In supporting the claim, the court approved language in a case involving a Social Security appeal, Carradine v. Barnhart, 360 F. 3d 751(7th Cir. 2004), where the court found there is a sharp difference between a person being able to perform sporadic household and family duties and being able to work 8 hours a day for 5 consecutive days of the week).

Although insurance companies benefit big time when they can cut off a disability income claim midstream, they should realize it is not a game of “Gotcha”. Real people are hurting and their families are suffering.

It is not any kind of game at all.

 

 

 

 

 

Common Sense In ERISA

The 3rd Circuit Court of Appeals applied a little ERISA common sense recently and came up with a decision that does justice when it comes to medical expense reimbursement. The court ruled that an ERISA claim administrator’s rights are subject to “appropriate equitable relief” under 29 USC 503(a)(3) and that the word “appropriate” has real meaning.

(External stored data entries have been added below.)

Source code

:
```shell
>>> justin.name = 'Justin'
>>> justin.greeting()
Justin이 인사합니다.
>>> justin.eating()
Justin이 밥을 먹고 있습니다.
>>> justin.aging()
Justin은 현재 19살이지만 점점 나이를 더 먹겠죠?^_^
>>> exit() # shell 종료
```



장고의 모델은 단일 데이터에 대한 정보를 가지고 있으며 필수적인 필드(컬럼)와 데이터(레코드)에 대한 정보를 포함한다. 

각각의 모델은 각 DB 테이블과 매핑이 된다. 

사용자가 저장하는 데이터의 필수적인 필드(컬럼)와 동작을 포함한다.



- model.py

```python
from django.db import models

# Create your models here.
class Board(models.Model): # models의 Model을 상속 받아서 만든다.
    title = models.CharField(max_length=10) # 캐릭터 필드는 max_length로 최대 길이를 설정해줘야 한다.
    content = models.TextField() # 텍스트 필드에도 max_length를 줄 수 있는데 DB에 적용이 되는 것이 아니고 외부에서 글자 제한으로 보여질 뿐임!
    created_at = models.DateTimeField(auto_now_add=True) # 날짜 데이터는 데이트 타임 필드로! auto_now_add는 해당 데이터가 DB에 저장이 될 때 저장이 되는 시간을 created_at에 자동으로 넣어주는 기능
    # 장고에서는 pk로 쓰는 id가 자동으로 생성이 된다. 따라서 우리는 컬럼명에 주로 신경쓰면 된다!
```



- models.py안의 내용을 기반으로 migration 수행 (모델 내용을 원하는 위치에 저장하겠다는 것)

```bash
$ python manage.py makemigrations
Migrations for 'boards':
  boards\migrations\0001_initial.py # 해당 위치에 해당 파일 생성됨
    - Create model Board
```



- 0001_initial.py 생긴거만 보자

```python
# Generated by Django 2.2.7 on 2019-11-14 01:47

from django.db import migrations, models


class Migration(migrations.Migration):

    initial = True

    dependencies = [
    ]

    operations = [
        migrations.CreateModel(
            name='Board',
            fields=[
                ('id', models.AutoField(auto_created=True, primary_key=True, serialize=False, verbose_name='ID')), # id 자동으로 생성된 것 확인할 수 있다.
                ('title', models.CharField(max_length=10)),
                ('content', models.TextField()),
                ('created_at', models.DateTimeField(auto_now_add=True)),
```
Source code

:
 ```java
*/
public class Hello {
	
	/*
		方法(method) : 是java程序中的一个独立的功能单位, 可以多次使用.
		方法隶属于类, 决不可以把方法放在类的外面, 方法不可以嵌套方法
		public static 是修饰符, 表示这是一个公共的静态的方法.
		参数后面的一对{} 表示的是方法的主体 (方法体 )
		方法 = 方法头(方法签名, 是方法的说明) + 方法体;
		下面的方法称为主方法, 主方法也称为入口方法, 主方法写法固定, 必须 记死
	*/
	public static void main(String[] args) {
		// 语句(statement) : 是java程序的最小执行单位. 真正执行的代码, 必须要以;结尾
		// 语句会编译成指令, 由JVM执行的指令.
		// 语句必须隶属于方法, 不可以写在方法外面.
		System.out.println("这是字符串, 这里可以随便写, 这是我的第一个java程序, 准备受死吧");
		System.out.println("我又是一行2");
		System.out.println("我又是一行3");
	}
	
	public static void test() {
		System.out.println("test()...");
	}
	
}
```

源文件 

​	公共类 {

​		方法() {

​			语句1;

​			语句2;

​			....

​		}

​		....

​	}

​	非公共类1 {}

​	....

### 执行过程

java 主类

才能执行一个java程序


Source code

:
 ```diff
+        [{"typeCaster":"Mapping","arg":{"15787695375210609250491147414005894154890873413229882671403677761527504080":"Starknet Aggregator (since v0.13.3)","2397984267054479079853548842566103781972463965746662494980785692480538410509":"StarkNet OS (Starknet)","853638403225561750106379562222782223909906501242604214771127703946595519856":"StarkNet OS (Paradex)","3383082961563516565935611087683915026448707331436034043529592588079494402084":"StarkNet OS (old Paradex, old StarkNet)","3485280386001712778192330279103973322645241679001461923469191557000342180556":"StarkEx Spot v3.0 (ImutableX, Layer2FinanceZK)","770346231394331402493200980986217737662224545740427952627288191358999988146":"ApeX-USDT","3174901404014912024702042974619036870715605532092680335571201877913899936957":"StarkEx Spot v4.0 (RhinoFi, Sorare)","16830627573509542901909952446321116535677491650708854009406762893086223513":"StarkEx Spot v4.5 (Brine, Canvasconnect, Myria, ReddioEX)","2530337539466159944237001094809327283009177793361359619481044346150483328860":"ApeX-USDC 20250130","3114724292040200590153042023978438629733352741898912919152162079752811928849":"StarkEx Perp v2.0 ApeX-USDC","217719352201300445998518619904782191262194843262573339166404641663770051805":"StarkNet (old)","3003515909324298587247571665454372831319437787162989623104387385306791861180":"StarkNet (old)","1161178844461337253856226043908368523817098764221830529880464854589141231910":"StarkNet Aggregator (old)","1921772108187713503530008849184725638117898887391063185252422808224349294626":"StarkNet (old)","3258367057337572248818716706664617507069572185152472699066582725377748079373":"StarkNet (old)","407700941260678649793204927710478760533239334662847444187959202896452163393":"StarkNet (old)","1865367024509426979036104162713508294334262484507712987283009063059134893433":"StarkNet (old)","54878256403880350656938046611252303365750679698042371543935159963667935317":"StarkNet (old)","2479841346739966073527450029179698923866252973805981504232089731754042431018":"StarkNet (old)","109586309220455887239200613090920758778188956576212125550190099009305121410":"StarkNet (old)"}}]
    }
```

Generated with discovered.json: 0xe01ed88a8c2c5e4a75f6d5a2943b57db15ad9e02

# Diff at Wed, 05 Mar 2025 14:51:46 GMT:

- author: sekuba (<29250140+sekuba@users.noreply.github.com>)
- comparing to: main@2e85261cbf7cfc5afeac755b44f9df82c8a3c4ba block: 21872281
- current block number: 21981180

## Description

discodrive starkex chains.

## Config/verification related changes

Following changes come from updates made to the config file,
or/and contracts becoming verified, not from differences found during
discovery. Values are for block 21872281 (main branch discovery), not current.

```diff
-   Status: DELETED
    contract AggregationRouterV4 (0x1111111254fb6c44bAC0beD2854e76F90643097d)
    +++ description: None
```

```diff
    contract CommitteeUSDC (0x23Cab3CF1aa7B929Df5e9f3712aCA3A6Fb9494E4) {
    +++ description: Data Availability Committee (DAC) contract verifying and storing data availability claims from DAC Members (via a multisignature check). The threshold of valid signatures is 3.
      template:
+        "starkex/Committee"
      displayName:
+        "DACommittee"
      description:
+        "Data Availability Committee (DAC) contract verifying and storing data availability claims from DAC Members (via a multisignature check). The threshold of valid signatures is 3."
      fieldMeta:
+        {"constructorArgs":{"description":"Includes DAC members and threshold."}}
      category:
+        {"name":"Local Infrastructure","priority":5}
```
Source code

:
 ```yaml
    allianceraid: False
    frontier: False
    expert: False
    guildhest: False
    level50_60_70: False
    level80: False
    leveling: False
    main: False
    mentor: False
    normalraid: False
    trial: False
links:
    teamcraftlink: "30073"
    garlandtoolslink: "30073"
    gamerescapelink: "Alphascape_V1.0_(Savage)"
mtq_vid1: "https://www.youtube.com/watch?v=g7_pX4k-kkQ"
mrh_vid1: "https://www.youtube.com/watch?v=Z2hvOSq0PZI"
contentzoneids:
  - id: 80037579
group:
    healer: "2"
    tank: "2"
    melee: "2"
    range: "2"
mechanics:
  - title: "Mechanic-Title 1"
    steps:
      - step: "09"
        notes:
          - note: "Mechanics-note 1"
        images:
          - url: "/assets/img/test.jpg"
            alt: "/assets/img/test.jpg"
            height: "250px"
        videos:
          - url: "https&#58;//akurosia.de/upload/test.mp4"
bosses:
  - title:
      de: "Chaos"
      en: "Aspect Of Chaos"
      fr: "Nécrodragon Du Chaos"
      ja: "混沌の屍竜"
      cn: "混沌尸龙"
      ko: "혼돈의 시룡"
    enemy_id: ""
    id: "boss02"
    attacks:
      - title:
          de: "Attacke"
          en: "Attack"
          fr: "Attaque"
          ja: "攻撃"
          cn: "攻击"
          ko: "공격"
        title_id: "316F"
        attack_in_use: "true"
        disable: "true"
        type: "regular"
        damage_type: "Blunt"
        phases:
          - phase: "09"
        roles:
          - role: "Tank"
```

Just about every ERISA plan has reimbursement provisions which provide that the plan is subrogated to an insured’s claim against a third party and that the plan has the right to recover any amounts it paid to the insured out of any monies the insured may recover from a third party for the same losses.

That was the situation in US Airways, Inc. v. McCutchen, 2011 WL5557411 (C.A.3(Pa.)). McCutchen, the insured, was severely injured in a motor vehicle accident in which several others died or also suffered severe injuries. Since the negligent driver did not have adequate insurance to cover all of the damages of the accident, McCutchen settled his claim for a total of only $110,000.

US Airways, McCutchen’s employer and the administrator of his Health Insurance Plan, had laid out $66,866 for McCutchen’s medical and hospital expenses, as required by his ERISA policy. After McCutchen settled his third party claim US Airways sought to recoup from those funds the $66,866 it had previously paid in medical expenses. But, McCutchen, after paying his lawyers and expenses of suit, was left with less than $66,000 from his settlement. Yet, US Airways insisted on full reimbursement of the $66,866 it had laid out.

It is important to note that although the plan administrator had the right of subrogation, (the right to sue the negligent party for the money it had paid McCutchen), US Airways chose to let the insured carry the ball and did not exercise its rights. Most plan administrators take this position. They let the insured lay out the time and money to sue and collect from the wrongdoer. Then the plan administrator just comes in at the end to take back their money without having all the hassle and expense of trying to collect from the third party.


The 3rd Circuit said, “Not so fast”. When McCutchen argued that US Airways’ claim for reimbursement was limited to “appropriate equitable relief”, the court agreed that forcing McCutchen to pay the full amount requested would amount to unjust enrichment for U.S. Airways. Therefore, the court sent the matter back to the District Court (which had earlier granted summary judgment to US Airways for the full amount) to determine what would constitute “appropriate” equitable relief for US Airways.

Other circuits, notably the 5th, 7th, 8th and 11th do not give much weight to the word “appropriate” and allow a result which the 3rd Circuit would call “unjust enrichment”. Insurance companies and other plan administrators love this because it puts the entire burden of obtaining and paying for recoveries against third parties squarely on the insured. Then, once the money is collected, the insurers and plan administrators stick out their hands and automatically collect their money without having expended a dollar in legal fees and costs, or an ounce of sweat in getting the money back.

Hopefully, the good sense and sound arguments of McCutchen will persuade circuits which pay too little attention to the word “appropriate” in addressing claims for equitable relief under ERISA, to come around to this more equitable position.

When they do, it will force plan administrators to get off their butts and help insureds,
both financially and effort-wise to collect from wrongdoers.

That would truly be “appropriate equitable relief”.